Refinishing Tools – Use the right tools for your project.
As with any project, refinishing is more pleasant with quality tools on hand. So what wood refinishing tools do you really need, and which ones are just nice extras? It really depends on the project. As we’ve said before, there are plenty of pieces out there that just need a good cleaning. Others need stripping and refinishing, but not much else. And then there are the nightmare projects that require extensive repairs, veneer matching, and original materials. To make things easy on you, we’ve included a section on each of these common scenarios.
- Vacuum cleaner with brush attachment
- Clean, soft, lint free cloths (old cotton tee shirts work great!)
- Murphy’s oil soap, Ivory soap flakes, or another mild soap (NOT dish detergent!)
- Bucket of warm water
- Mineral spirits
- Superfine (0000) steel wool
- Burnishing cream
It’s always a good idea to use the least invasive method first; try removing surface dust with the vacuum first, then proceed to a full cleaning if that doesn’t help. Be especially careful not to damage painted or shellacked surfaces; apply a dab of mineral spirits to an inconspicuous area of the piece before beginning. If it softens or removes the finish and you want to keep the item’s original finish, you’ll need to take it to a professional.
Stripping and Refinishing Tools
Removing the Old Finish
- Chemical stripper(s) to soften the existing finish
- Lacquer thinner (only if you’re using a solvent-based stripper)
- A heat gun that can blow air at least 1000 degrees (for furniture with multiple layers of thick paint)
- Scraper(s) to remove the softened finish
- Steel bristled mini-brush
- Abrasives (00 steel wool, sanding sponges, sanding string, refinishing pads, and various grades of sandpaper to remove the old finish and smooth the surface of the wood)
Applying the New Finish
The tools and materials you’ll need to apply a new finish can vary greatly and depend on what type of finish you’re using. We provide a tools and materials list with each of our tutorials. In general, you’ll need:
- The finish
- Solvents for cleanup (maybe)
- An applicator (this can be an old rag, a brush, or a sprayer, depending on what you’re doing)
You’ll Also Need
- A well ventilated, dust-free area in which to work
- Eye protection and rubber gloves (get the heavy duty gloves, not the kind you’d use for washing dishes)
- Lots of clean, lint-free rags (trust us!)
- Soap and a bucket of warm water for cleanup
- A metal can to dispose of your old rags in (solvent soaked rags can spontaneously combust)
For Bigger Projects
Wood refinishing tools can be inexpensive and easy to find or, in the case of more complex restoration projects, expensive and bulky. If you’re an experienced woodworker, you may already have a lathe to reproduce broken spindles or a router to smooth damaged edges or cut new dovetails. If not, we suggest you have someone else do the work; you don’t want to spend a thousand dollars to refinish a ten dollar desk or ruin a valuable antique on your first attempt with a router. Some hand tools that might prove valuable are:
- A hammer for pounding in loose nails (cushion the blow with a block of wood so you don’t dent the furniture)

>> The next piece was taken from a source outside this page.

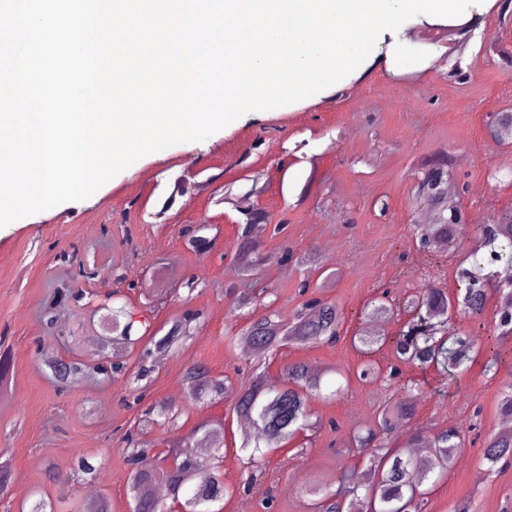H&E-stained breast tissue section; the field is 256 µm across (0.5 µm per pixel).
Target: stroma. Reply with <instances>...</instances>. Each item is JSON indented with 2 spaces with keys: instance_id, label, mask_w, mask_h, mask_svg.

- Phillips and flat-head screw drivers for tightening loose screws
- Clamps for holding things together until the glue dries
- A saw for cutting replacement parts (power tools are fine! You’ll save yourself a lot of grief)

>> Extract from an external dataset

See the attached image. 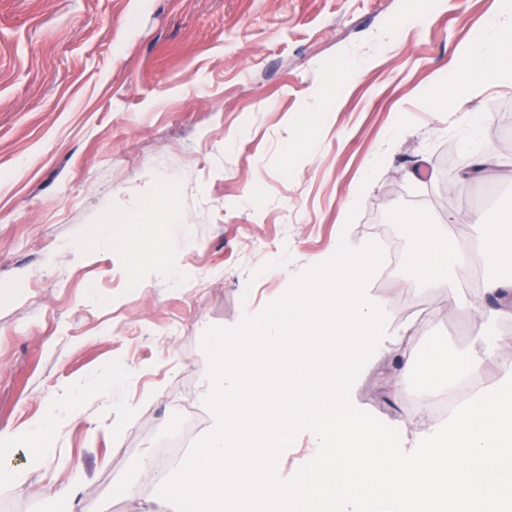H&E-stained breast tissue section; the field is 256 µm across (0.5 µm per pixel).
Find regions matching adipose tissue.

- A drill for creating pilot holes or reaming out dowel joints when the dowel has broken off flush. With special attachments, you can also use your drill shape and sand wood, mix up finishes, and even polish the finished piece.
- Chisels (make sure they’re sharp!) and a rubber mallet for carving and shaping wood
- An iron- it’s not just for clothes! A household iron is a must for applying many types of edge-banding and veneer.

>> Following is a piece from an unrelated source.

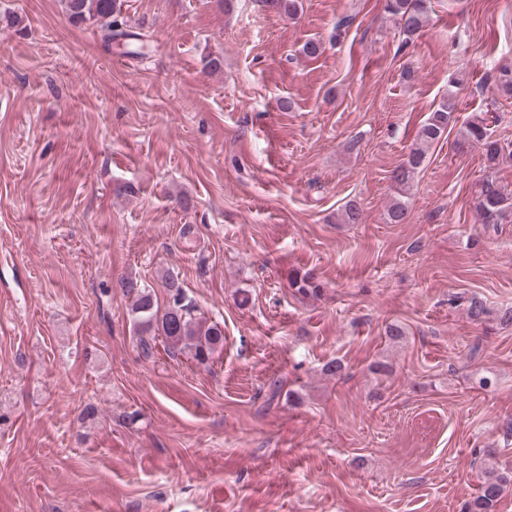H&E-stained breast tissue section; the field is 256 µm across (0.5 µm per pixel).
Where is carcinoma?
<instances>
[{"instance_id":"carcinoma-1","label":"carcinoma","mask_w":512,"mask_h":512,"mask_svg":"<svg viewBox=\"0 0 512 512\" xmlns=\"http://www.w3.org/2000/svg\"><path fill=\"white\" fill-rule=\"evenodd\" d=\"M68 18L74 23L96 22L107 43L131 44L143 42V38L128 29L121 17L117 0H64ZM274 12L295 18L299 12V0H265ZM388 12L395 18L398 28L409 39L425 26L429 0H387ZM457 104L453 93H448L438 107L429 114L422 125L417 141L410 148L406 160L398 167L394 179L400 188L413 180L414 174L425 162L429 149L439 143L448 126L454 122ZM463 138L478 146L490 164L502 159L512 160V140L499 139L489 128L488 119L474 116L460 129ZM476 209L483 224H501L507 211H512V193H508L494 179H486L480 185L476 197ZM407 215V202L401 198L387 209V222L401 224ZM289 287L295 293L307 296L318 293L322 284L309 272L296 271L289 276ZM167 303L159 308L153 292L133 282L125 284L133 295L131 313L138 333L137 349L141 358L149 360L154 355L157 340H162L167 351H189L199 365H208L215 353L224 346V330L215 322H208L196 315V306L185 293L179 275L167 271L163 276ZM512 484V469L490 466L479 494L465 506V512H496L504 489Z\"/></svg>"}]
</instances>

- A wood burning tool- definitely not a necessity, but you can use it to add a unique look to your furniture.
Good Products to Have on Hand
- Wood glue
- Replacement dowels or biscuits for repairing damaged joints (you can buy these from many popular woodworking catalogues, or make your own)
- A leather or vinyl repair kit
- Replacement hardware (this includes drawer slides)
- Velvet or felt (for lining drawers)
- Wood toners, bleaches, and pre-stain conditioners (for creating special effects or working with wood that’s prone to blotchiness)
- An assortment of woods (remember that you should always match wood type on historic pieces; with newer items, you can substitute a cheaper wood and stain it to match if your budget requires)
Remember that the most important thing is the end product. If you have to use unconventional refinishing tools or experiment with techniques, that’s just part of the fun!